9/7/12

La sirenita del s.XXI

(Ambiente)
La chica del pelo rojo entra en la fiesta y avanza por la pista de baile atrayendo todas las miradas, pero ella tiene un objetivo claro, no le importa nadie más. Rompe el círculo de mujeres que lo rodea y lo atrapa en sus ojos aguamarina. Baila con él, se mueve con una cadencia especial, moviéndose como acunada por las olas, con una pasión única. Él cae rendido a sus pies, no puede dejar de mirarla, de rodearla con sus brazos. Lo que había buscado toda su vida: cintura fina, piel de nácar, dientes como perlas, los labios color coral siempre abiertos en una sonrisa íntima, sólo para él, y esa forma de moverse, de rodearle el cuello con los brazos... La sangre le retumba en las sienes y se le perla la frente de sudor. Necesita calmarse, sólo llevan un rato bailando y él ya no puede ni pensar correctamente, ¡ni siquiera han hablado!
Se separan un momento con la excusa de que él va a por bebidas y entonces una mujer de pelo negro y estrellas en los ojos se acoda junto a él en la barra y le canta una hechicera canción al oído. El corazón masculino se desboca, su razón sale volando y sólo ve los labios de ella, moviéndose tentadores, la lengua que como un ser mágico baila en la boca de ella, al ritmo de la pronunciación de cada sílaba. La mira en silencio unos segundos y entonces se cuelga de sus labios, bebe su aliento, la besa con un hambre embrujada.

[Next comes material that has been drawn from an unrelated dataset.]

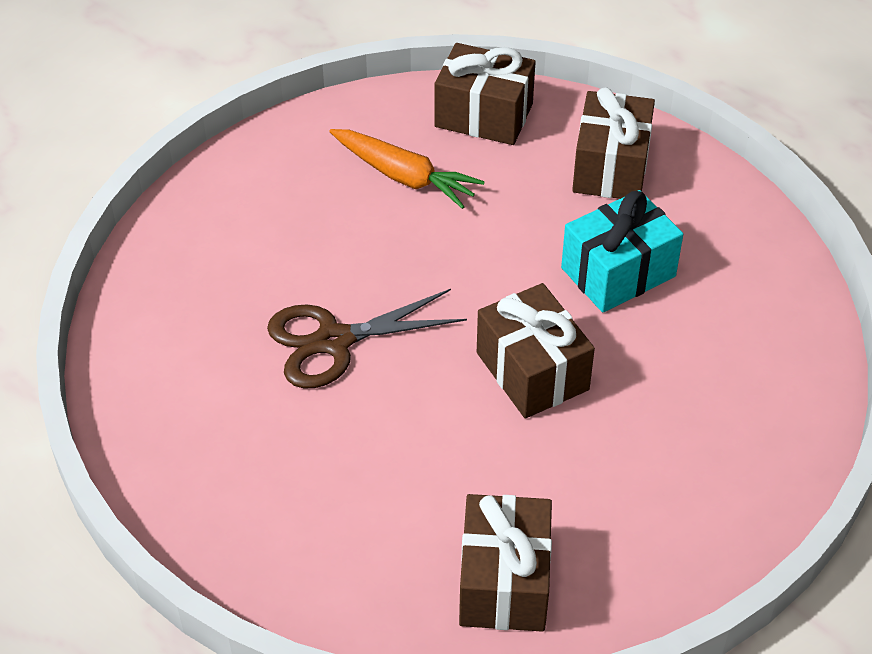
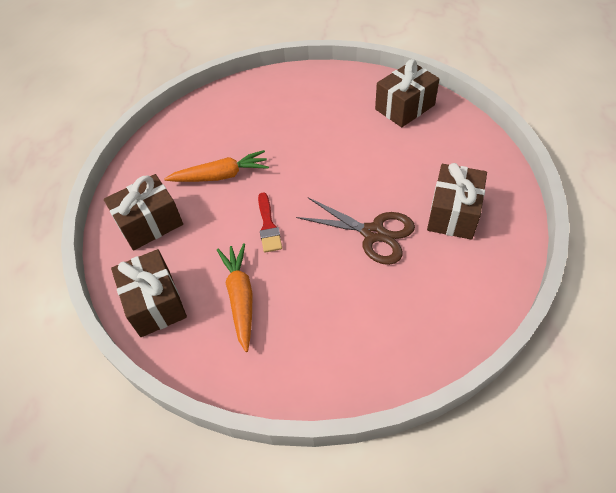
camera: 130 degrees left, 5 degrees up
brown gift [477,283,595,419] -> brown gift moved to [427,163,487,240]
turquoise gift [561,190,683,312] -> orange carrot [164,150,269,182]
none -> red brush [258,192,282,253]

La chica los ve desde la distancia y alguien vierte en sus oídos las palabras venenosas: mátalo, apuñálalo en el corazón.
Y los sigue.

Sobre un lecho de sábanas húmedas de sudor descansan ambos, los dedos de él aun enredados en la melena negra de ella, el brazo de ella rodeando el pecho de él. Y su lado la muchacha de melena de fuego siente oleadas de rabia. Aprieta en la mano el mango del puñal que sus hermanas le han dado.
Mátalo o te destruirá. En el pecho, por lo que te ha hecho. Míralo, con ella, en vez de contigo. Hazlo.
Y ella lo hace, claro, para conservar su corazón. Sólo un golpe, él apenas se ha movido. La sangre empapa las sábanas, gotea hacia el suelo y cae sobre los pies de ella.
Huye.
Durante muchos años lamentó haberlo matado para conservar su cálido corazón. Más le hubiese valido volver a tener un corazón tan frío como el mar.


1 comentario:

Dani Maverick dijo...

Curioso. Me recuerda a algo que leí hace mucho tiempo, pero no sabría decir el qué. Buen cuento, milady.